1. Reduce expenses as much as possible
I know this sounds logical and basic. But in order to manage a harsh reality, we all must hone our skills of cost cutting at every opportunity. We must become super thrifty ninjas. This is because our resources can commonly fall prey to death by a thousand cuts.
2. Asset/Liability Paradigm
One of the single most important lessons I learned from the Rich Dad, Poor Dad series of books was to always place your spending into one of two categories: Are you spending money on a liability or an asset.
Assets tend to go up in value over time and can immediately or eventually put money back in your pocket. Liabilities are the opposite and basically are a black hole that sucks money out of your accounts.
3. Have an Emergency Fund
The good times have been roaring now for a while as stocks and real estate have skyrocketed the last 10 years. Things are starting to change for various asset classes.
But we all know that the good times do not roll on forever. Something always happens, housing crash, dot com bubble, international conflict and disruptions, recession, etc. In addition to these outside factors, in our personal lives we run into a broken car, a major house or medical bill that can derail us.
Emergency funds are the walls and moats around your assets and wealth. You need protective barriers to weather a storm or attack.
4. Develop our skills
From what I am reading and researching, automation is coming for many jobs. This will only exacerbate income inequality. This is because those with the capital (money) will also own and operate the robots.
On the other side, hopefully some of this automation will result in deep discounts in goods and services, but who knows.
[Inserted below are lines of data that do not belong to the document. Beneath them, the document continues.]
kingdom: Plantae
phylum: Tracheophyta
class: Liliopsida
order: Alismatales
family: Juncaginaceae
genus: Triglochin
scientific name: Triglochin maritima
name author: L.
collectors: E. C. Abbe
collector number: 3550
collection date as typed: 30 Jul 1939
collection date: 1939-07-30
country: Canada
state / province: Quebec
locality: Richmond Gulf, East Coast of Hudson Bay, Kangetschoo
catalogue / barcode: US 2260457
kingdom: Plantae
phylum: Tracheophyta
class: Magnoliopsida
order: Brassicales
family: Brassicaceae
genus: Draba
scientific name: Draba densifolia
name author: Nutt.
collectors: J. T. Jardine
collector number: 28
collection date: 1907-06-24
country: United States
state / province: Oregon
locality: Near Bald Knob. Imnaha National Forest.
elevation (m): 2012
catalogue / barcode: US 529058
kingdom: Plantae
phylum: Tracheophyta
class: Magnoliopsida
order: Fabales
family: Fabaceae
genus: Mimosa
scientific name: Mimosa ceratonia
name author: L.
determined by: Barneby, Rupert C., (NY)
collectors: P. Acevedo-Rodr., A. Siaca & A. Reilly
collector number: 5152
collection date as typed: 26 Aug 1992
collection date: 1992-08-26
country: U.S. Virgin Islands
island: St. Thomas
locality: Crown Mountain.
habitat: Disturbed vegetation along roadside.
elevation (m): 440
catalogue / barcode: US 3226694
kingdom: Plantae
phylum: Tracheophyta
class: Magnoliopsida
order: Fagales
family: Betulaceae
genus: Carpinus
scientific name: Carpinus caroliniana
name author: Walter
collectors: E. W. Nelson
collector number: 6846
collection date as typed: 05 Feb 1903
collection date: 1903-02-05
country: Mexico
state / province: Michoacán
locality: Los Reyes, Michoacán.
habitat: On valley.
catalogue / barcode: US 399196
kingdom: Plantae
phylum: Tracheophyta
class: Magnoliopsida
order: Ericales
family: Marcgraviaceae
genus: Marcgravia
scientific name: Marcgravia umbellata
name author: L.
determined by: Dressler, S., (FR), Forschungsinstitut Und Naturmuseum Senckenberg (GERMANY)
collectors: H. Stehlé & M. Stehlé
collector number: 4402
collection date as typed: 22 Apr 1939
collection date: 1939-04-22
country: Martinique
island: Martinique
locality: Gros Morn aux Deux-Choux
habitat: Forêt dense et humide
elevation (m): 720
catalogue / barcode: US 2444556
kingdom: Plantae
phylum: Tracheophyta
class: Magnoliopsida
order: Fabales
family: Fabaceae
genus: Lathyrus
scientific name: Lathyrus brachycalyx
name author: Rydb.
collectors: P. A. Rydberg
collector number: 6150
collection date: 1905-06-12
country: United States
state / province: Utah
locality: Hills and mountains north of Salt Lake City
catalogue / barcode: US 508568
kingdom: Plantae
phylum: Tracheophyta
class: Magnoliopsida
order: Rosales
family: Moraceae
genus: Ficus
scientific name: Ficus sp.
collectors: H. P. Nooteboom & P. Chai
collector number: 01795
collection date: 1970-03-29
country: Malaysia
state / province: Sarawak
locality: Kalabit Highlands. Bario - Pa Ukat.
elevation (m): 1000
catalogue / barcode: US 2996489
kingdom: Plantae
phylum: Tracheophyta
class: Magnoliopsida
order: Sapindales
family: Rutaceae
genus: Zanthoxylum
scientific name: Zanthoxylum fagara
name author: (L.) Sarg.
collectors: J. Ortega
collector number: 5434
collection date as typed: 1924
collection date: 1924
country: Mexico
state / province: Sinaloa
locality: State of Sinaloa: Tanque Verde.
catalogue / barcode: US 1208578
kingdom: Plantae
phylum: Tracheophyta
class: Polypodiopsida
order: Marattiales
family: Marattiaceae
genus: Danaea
Without the right legal framework in place, we could be in trouble.
A practical approach is to develop your soft skills and technical skills. Developing soft skills are things like communication, teamwork, time management, organization, emotional intelligence. These skills are more important than people imagine and harder to replicate by machines.
We can also continue to develop our technical expertise in our chosen field. Whatever field you work in, the mantra is to never stop learning. And the exciting thing in my view is that information is quite abundant now. We do not necessarily need to go to some expensive institution to learn things now.
5. Pay your family first
Think of your family unit as a business. Before paying all the bills, are you taking some profit and putting it in investments?
Most people pay all the bills and everyone else first. Then never get around to paying themselves.
This is best done when automated. Have a certain percentage of each paycheck automatically deposited into your low expense investment fund. In other words, pay your company first, then everyone else. And please do not forget to harness the power of Investing Trifecta to triple net worth.
These are some of major tried and true ways the middle class can thrive in a harsh environment. It will not be easy or perfect, but there is always hope.